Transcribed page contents
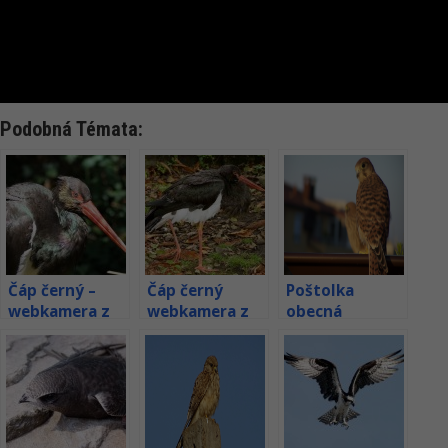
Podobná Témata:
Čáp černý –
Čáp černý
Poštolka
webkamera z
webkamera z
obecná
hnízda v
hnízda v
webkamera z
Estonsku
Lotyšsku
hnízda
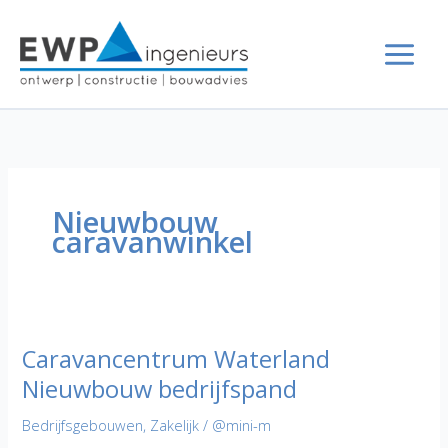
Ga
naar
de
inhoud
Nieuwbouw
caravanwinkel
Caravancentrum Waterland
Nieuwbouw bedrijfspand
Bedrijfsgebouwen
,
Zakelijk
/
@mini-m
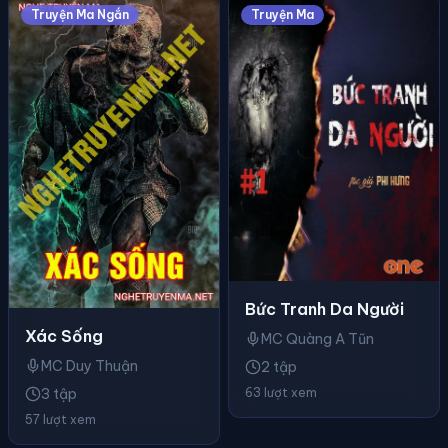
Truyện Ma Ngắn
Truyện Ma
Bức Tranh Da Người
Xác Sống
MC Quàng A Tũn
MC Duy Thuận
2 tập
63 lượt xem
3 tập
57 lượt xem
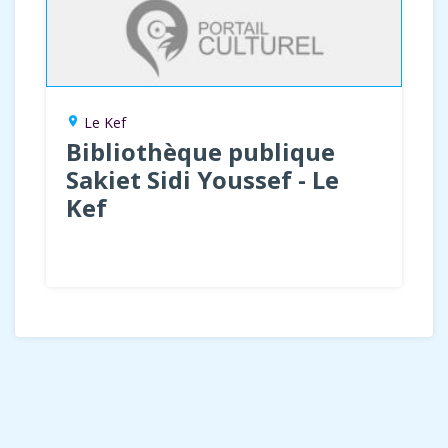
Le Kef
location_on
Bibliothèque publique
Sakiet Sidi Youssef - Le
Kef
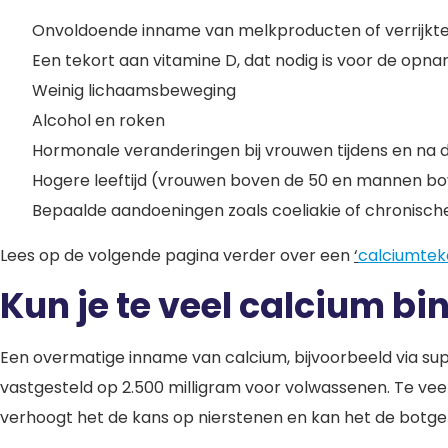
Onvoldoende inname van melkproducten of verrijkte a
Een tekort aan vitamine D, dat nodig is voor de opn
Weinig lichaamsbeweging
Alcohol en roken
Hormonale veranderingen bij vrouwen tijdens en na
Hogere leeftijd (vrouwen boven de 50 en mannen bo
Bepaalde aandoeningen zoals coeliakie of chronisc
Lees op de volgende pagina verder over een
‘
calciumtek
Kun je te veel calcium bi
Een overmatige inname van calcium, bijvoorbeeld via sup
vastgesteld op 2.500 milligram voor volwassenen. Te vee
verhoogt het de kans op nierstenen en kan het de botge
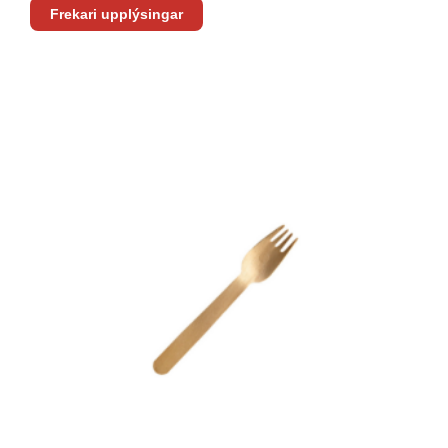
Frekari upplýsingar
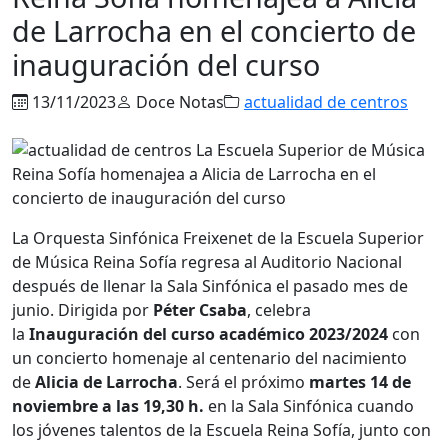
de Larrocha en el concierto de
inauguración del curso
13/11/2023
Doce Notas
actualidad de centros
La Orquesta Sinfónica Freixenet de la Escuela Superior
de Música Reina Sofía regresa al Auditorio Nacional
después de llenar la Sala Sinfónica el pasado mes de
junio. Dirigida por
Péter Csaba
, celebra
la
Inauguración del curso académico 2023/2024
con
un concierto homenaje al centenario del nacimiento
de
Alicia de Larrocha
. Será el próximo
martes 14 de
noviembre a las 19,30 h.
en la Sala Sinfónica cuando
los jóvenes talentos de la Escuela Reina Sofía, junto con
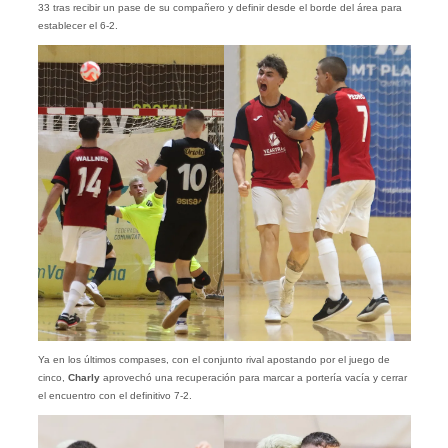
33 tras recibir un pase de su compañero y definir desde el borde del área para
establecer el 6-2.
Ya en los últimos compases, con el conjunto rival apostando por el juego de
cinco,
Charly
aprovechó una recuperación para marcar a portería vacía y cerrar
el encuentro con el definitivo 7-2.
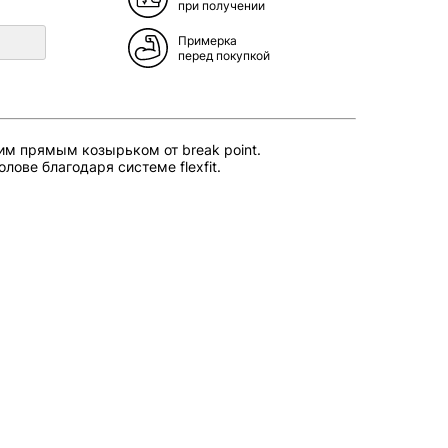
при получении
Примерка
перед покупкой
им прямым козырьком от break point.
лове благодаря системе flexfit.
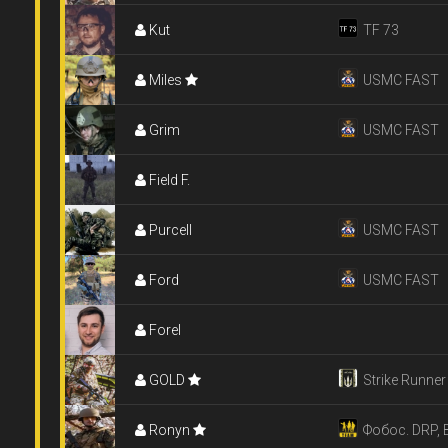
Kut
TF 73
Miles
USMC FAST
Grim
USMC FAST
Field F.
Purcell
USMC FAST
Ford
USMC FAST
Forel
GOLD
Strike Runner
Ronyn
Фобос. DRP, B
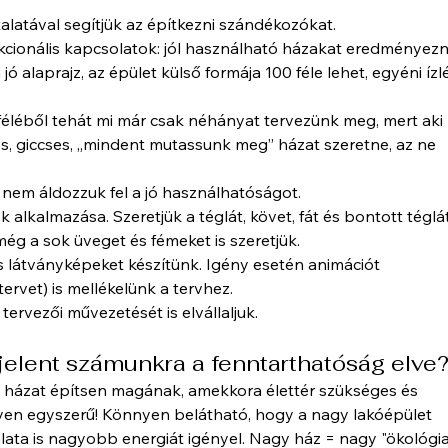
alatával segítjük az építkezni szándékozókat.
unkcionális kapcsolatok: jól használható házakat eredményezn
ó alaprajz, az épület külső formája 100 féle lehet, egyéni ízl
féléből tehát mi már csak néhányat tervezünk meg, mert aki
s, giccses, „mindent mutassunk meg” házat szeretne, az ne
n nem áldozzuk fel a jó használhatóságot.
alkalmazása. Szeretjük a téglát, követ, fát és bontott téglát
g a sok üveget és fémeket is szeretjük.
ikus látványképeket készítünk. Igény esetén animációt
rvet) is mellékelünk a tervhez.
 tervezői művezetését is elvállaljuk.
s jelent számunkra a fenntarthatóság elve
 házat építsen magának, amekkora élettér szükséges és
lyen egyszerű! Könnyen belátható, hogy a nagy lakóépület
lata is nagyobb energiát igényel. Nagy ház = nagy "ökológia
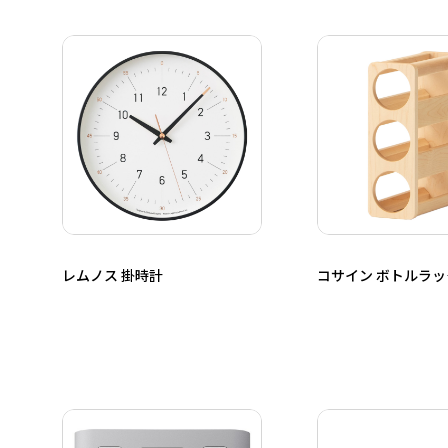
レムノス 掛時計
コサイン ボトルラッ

...

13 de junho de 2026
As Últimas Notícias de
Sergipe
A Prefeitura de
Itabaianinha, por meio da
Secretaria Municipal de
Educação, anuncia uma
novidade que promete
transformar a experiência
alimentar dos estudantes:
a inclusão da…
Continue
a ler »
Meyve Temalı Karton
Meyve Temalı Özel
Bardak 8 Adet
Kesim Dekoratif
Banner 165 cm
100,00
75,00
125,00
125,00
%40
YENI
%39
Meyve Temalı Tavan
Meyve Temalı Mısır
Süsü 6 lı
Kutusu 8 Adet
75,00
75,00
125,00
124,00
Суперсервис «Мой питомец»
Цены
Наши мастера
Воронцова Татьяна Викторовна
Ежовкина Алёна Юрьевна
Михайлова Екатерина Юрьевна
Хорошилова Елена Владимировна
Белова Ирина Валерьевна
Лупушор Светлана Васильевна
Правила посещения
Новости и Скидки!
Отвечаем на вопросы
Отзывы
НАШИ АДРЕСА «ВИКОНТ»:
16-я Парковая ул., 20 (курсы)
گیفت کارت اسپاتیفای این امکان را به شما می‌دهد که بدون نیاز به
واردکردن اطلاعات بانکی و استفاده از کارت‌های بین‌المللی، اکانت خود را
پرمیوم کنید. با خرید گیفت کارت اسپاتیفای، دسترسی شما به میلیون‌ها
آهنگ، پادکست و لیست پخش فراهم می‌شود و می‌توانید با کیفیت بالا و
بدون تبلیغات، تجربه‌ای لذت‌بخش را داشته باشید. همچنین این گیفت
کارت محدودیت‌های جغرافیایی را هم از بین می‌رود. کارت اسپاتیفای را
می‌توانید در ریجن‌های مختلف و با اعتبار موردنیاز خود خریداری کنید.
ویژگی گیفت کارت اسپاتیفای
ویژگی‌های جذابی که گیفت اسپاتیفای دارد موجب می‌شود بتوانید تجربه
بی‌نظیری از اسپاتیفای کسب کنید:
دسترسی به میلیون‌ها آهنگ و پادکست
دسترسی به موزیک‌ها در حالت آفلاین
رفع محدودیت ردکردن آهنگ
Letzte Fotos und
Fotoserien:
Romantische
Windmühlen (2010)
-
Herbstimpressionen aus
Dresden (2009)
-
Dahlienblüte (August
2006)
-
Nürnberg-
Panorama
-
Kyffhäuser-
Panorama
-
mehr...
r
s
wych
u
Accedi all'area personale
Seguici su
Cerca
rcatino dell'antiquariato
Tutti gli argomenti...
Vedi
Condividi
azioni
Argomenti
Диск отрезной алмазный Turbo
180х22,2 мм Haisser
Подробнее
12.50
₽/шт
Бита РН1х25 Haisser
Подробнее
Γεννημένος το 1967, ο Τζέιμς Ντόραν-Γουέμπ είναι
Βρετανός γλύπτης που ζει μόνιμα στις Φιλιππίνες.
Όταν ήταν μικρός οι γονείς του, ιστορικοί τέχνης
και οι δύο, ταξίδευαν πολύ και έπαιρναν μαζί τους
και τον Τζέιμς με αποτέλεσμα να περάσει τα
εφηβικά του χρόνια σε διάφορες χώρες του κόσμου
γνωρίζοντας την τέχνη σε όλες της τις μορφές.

...

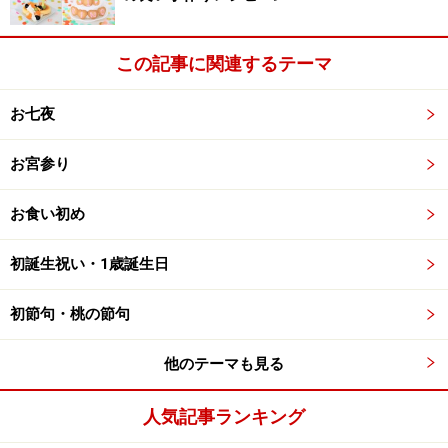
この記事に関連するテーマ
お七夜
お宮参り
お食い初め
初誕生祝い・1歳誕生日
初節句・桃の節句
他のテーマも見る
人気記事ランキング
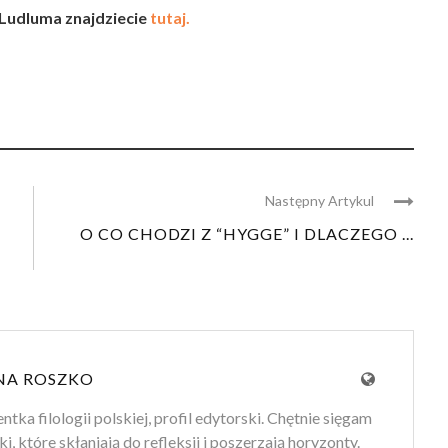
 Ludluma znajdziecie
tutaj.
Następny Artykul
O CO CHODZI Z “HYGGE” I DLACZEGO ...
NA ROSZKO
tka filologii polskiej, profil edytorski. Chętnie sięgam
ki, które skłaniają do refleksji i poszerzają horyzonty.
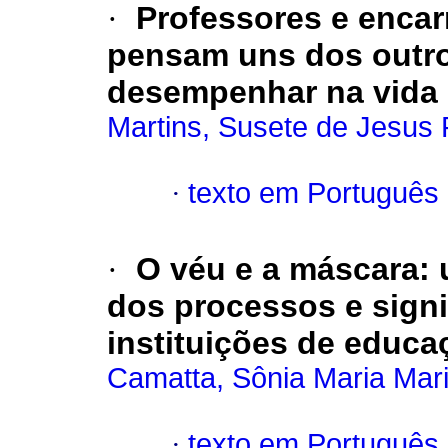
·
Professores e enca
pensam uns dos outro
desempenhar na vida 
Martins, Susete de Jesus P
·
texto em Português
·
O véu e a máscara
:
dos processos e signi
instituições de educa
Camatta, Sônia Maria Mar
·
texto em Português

Work instruction> Show every line of the data in which the word "házat" appears.

Reply to the exercise>
s, giccses, „mindent mutassunk meg” házat szeretne, az ne
 házat építsen magának, amekkora élettér szükséges és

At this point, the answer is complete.